● **読解文**
☆ ☆ ☆ ☆ ☆ ☆ ☆

第1章 図画解説


(1555-1556年の)スルタン、スレイマンによる花押(免許状)。この公文書は、(その時代のモニュメントを覆った優美なタイル工芸に似た)非常に洗練された装飾的なレタリングを示している。
(メトロポリタン美術館。ニューヨーク。Rogers Fund。1938年。38.149.1。

スルタン・スレイマン壮麗王は、(多彩色のタイル貼細工が施された)彼の宮殿(トプカプ・サラユ)の、ドーム型の天井の下で王位に就いた。彼の前には、せせらぎの聞こえる泉のある中庭がある。ペルシャの伝統に従って、タブリーズ派のトルコの細密画は、ティアード・パースペクティヴ(段々になった遠近法:訳注)で建築を表現した。1558年に完成された、スレイマンナマ(スレイマンの本)から。
(トプカプ・サラユ博物館の図書館。イスタンブール)

陶磁貼
カキツバタ、カーネーション、ヤグルマソウ、そしてチューリップがオスマン朝の建築をその花のアラビア唐草模様で装飾する多彩色のタイルに散りばめられている。装飾タイル美術は、タブリーズの工房で誕生した。そしてその時代、セリム一世は、1514年のペルシャとのシャルディランの戦いの直後に、イズニークに多くの職人に連れてきた。それ以降、イズニークは、トルコ陶磁の一大生産基地となった。
(私蔵)

ルーム・セルジュークのスルタン国
13世紀のルーム・セルジュークのアナトリアの王国。西部アナトリアでは、ニカエアの王国とラテン王国(1204年のコンスタンティノープル占領の直後に創設された)だけが、トルコに対抗した。北部では、ビザンティンが、依然として、トレビゾンド(古代のトラペズス)の王国を維持していた。南東部では、ルームのスルタン国がアイユーブ朝スルタン国とペルシャ帝国と国境を接していた。

☆ ☆ ☆ ☆ ☆ ☆ ☆

● **取り組む課題**
a – 図画解説の文章のうち、「(1555-1556年の)ス」から「シャ帝国と国境を接していた。」までの部分（両端を含む）を、「ペルシャ」を「ペルシア」に置き換えて書き直しなさい。
b – 図画解説の文章によると、スレイマンナマが完成したのは何年か。
c – 図画解説の文章の続きを書き足しなさい。
データはこの作業には用いない。

● **参考資料**
☆ ☆ ☆ ☆ ☆ ☆ ☆

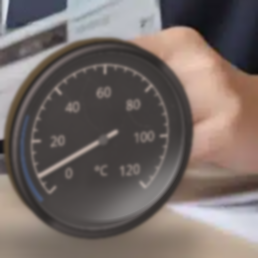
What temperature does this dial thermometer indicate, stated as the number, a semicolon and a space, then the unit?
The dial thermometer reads 8; °C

☆ ☆ ☆ ☆ ☆ ☆ ☆

● **各問の解答**
a –
(1555-1556年の)スルタン、スレイマンによる花押(免許状)。この公文書は、(その時代のモニュメントを覆った優美なタイル工芸に似た)非常に洗練された装飾的なレタリングを示している。
(メトロポリタン美術館。ニューヨーク。Rogers Fund。1938年。38.149.1。

スルタン・スレイマン壮麗王は、(多彩色のタイル貼細工が施された)彼の宮殿(トプカプ・サラユ)の、ドーム型の天井の下で王位に就いた。彼の前には、せせらぎの聞こえる泉のある中庭がある。ペルシアの伝統に従って、タブリーズ派のトルコの細密画は、ティアード・パースペクティヴ(段々になった遠近法:訳注)で建築を表現した。1558年に完成された、スレイマンナマ(スレイマンの本)から。
(トプカプ・サラユ博物館の図書館。イスタンブール)

陶磁貼
カキツバタ、カーネーション、ヤグルマソウ、そしてチューリップがオスマン朝の建築をその花のアラビア唐草模様で装飾する多彩色のタイルに散りばめられている。装飾タイル美術は、タブリーズの工房で誕生した。そしてその時代、セリム一世は、1514年のペルシアとのシャルディランの戦いの直後に、イズニークに多くの職人に連れてきた。それ以降、イズニークは、トルコ陶磁の一大生産基地となった。
(私蔵)

ルーム・セルジュークのスルタン国
13世紀のルーム・セルジュークのアナトリアの王国。西部アナトリアでは、ニカエアの王国とラテン王国(1204年のコンスタンティノープル占領の直後に創設された)だけが、トルコに対抗した。北部では、ビザンティンが、依然として、トレビゾンド(古代のトラペズス)の王国を維持していた。南東部では、ルームのスルタン国がアイユーブ朝スルタン国とペルシア帝国と国境を接していた。

b – 1558年。

c –
エルズルムのシフテ・ミナレ・メドレセシの柱廊
13世紀中頃、トルコ建築は、新しい綿密な段階(タイ・ビーム(繋ぎ梁)によって補強された四心アーチ、そして幾何学模様の装飾によってそのリズムが強調された柱を示す)に入った。

中央ヨーロッパとの衝突
スレイマン壮麗王の時代は征服の時代であった。1529年に、
スルタンのトルコ兵は、ヴィエンナ(皇帝カール五世の首都)を包囲攻撃した。その包囲攻撃の失敗は、ヨーロッパでのオスマン朝の拡張の終焉を意味した。1558年のスレイマンナマ或いはスレイマンの本の細密画(攻撃中のベオグラードを表している;それは1521年に陥落した)。
(トプカプ・サラユ博物館の図書館。イスタンブール。)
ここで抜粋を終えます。